An enclosure helps control the printing environment, and makes the machine safer to work around. My Rostock lives in a workshop with little actual heating, so the enclosure is necessary to actually print in the Michigan winters. It also keeps sawdust and other contaminants mostly off the printer (admittedly, it isn't perfect. I had to clean the E3D heatsink recently). It also helps keep the temperature up to reduce ABS warping and cracking. On the other hand, it also traps heat that might be better vented if I were printing PLA in the summer. It also constrains my choice of fans somewhat severely, since I regularly print to near the edge of the print area. I've got another printer that's a dedicated PLA machine, and it has an enclosure I'm glad about, since it lives in the house with the cats and occasional small children, but it has a pair of 80mm fans to exchange the air inside regularly, and is much larger than the build area. Done right, there's no reason not to have an enclosure other than cost.
I wouldn't pick SCARA for 3D printing as a geometry. It's intentionally got play in the Z-axis, and while fast, thanks to the lever effect, you can potentially have a very variable resolution in the work area, even beyond what a delta has. The pathing is also neat, but also kinda a bitch, because there are some locations that you need to be in either a right or a left handed configuration to hit, and swapping between the two makes for a very non-trivial acceleration profile if you try to do it while also following the path at a given speed.
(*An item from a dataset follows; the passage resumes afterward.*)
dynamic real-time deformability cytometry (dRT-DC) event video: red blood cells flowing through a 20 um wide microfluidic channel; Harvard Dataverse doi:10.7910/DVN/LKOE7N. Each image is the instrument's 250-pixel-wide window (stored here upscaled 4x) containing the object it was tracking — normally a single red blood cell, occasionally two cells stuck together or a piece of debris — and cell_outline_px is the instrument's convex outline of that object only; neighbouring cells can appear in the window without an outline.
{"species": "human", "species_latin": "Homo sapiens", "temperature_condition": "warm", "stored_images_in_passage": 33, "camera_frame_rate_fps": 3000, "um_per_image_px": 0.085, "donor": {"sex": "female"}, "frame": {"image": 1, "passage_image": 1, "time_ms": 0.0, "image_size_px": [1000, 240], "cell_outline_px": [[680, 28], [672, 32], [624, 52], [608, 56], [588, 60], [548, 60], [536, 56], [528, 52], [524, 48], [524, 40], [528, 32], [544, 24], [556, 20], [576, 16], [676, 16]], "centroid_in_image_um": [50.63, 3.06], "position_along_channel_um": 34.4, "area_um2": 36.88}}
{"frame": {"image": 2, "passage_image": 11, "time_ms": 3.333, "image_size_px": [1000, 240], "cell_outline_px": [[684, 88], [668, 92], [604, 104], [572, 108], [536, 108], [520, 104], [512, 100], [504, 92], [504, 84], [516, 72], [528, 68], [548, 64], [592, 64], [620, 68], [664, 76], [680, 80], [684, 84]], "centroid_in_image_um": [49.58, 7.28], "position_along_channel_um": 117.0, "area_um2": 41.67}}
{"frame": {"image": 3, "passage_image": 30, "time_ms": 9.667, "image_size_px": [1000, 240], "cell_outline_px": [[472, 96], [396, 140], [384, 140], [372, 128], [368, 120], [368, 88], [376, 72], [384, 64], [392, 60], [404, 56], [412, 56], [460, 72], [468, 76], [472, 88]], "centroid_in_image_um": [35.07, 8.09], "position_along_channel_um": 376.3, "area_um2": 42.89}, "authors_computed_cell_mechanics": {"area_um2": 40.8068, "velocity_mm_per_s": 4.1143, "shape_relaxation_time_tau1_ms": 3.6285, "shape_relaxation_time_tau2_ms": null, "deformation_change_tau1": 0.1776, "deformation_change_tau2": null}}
As it scales up, you end up needing closed loop control of the motors, as the second one will throw around the first section of the arm, and again, the sag will be partially dependent on position, as the effective lever of the arm on a given joint changes as it moves, making for a very interesting bed map. That all said, Nicolas is a brilliant guy, and while I would not pick the Helios as a design to emulate given my experience with industrial SCARA machines (largely ancient Adept robots), if he can make it work, and I bet he can with enough effort, the largest quality of life issue would be the weirdly shaped workspace.
Re: Slowing down to debug
Posted: Sun Mar 11, 2018 5:27 am
I favour 1.75mm filament and extruders with about 3:1 gearing. I've always used 1.8deg motors to drive them, not the 0.9deg motors that E3D suggests for the Titan; however it looks like with 12V power and 0.9deg motors, around 50mm/sec should be achieveable, which is probably sufficient.
I blogged about my experience with a cheap SCARA 3D printer at https://miscsolutions.wordpress.com/201 ... d-printer/
and the following two posts. SCARA is interesting for its large build area, but its cantilevered nature and propensity to backlash make it in other respects less suitable for 3D printers. We were originally going to build a Helios, but Nicholas appears to have stopped working on the design.